Im Fachbeirat werden Prof. Dr. Hermann Parzinger (Vorsitz), Präsident der Stiftung Preußischer Kulturbesitz, Prof. Dr. Michail B. Piotrowski, Direktor der Staatlichen Eremitage St. Petersburg, Isabel Pfeiffer-Poensgen, Generalsekretärin der Kulturstiftung der Länder, Prof. Dr. Wolfgang Eichwede, Universität Bremen, sowie Vertreter der staatlichen Archive mitwirken.

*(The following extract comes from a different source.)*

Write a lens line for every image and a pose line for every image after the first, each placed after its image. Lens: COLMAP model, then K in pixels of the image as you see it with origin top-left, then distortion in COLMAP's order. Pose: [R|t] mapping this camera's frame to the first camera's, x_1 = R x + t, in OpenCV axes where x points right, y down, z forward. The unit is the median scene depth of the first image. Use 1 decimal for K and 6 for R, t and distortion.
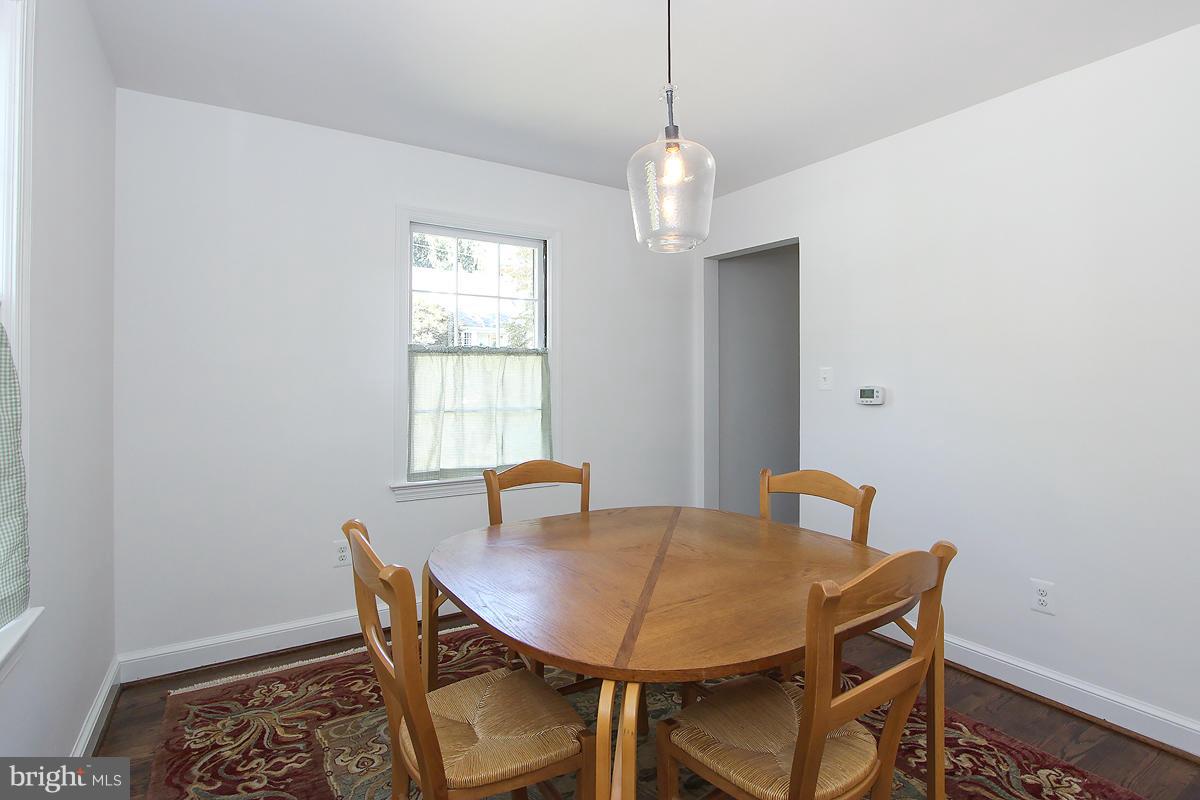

Isabel Pfeiffer-Poensgen, Generalsekretärin der Kulturstiftung der Länder, erklärte in Berlin: „Dank der Unterstützung durch die VolkswagenStiftung erhoffen wir uns mit dem neuen Forschungsprojekt Klarheit über den Verbleib zahlreicher Kunstschätze, die seit Kriegsende verschollen sind. Wir freuen uns, gemeinsam mit den russischen Wissenschaftlern neue Quellenforschungen zu den Kriegsverlusten russischer Museen beginnen zu können. Uns war es ein besonderes Anliegen, neben unseren schon vor einiger Zeit begonnenen Recherchen zu kriegsbedingt verlagerten Kunstwerken und Kulturgütern deutscher Museen, den Fokus ebenso auf die russischen Verluste zu richten.“
Hermann Parzinger, Präsident der Stiftung Preußischer Kulturbesitz und Sprecher des Deutsch-Russischen Museumsdialogs, sagte dazu: „Das über Jahre gewachsene Netzwerk zwischen deutschen und russischen Museumsexperten wird durch dieses wissenschaftliche Projekt zu dem für beide Seiten höchst sensiblen Thema der Folgen des Zweiten Weltkrieges für den Kulturbereich auf das Beste sichtbar. Die Unterstützung durch die VolkswagenStiftung verdient großen Dank und hohe Anerkennung, ohne dieses Engagement könnte das wichtige Forschungsvorhaben nicht durchgeführt werden.“
Die Kustoden der beteiligten russischen Museen erklärten: „Unsere Erwartung ist groß, auf diese Weise nicht nur zu neuen historischen Einsichten zu gelangen, sondern auch Spuren zu finden, wo einzelne Kunstwerke geblieben sein können. Trotz der Registratur der Verluste und eigener Recherchen sind wir noch immer auf Vermutungen und Spekulationen angewiesen. Daher kommt das Projekt einem Durchbruch gleich.“
Über 80 deutsche Museen, die bis heute von kriegsbedingt verlagerten Kunst- und Kulturgüterverlusten betroffen sind, haben im November 2005 in Berlin die Initiative „Deutsch-Russischer Museumsdialog“ gegründet, die ihre Interessen intern und extern fachlich vertritt. Ziel des Deutsch-Russischen Museumsdialogs ist es, Kooperationen zwischen Wissenschaftlern beider Länder in gemeinsamen Vorhaben zu intensivieren. Damit soll nicht nur Aufklärung über die Verluste in Deutschland und Russland erzielt werden, sondern vor allem auch Vertrauen zwischen den deutschen und russischen Fachkollegen geschaffen werden – frei von politischen und juristischen Überlegungen, die diese Diskussion sonst häufig überlagern.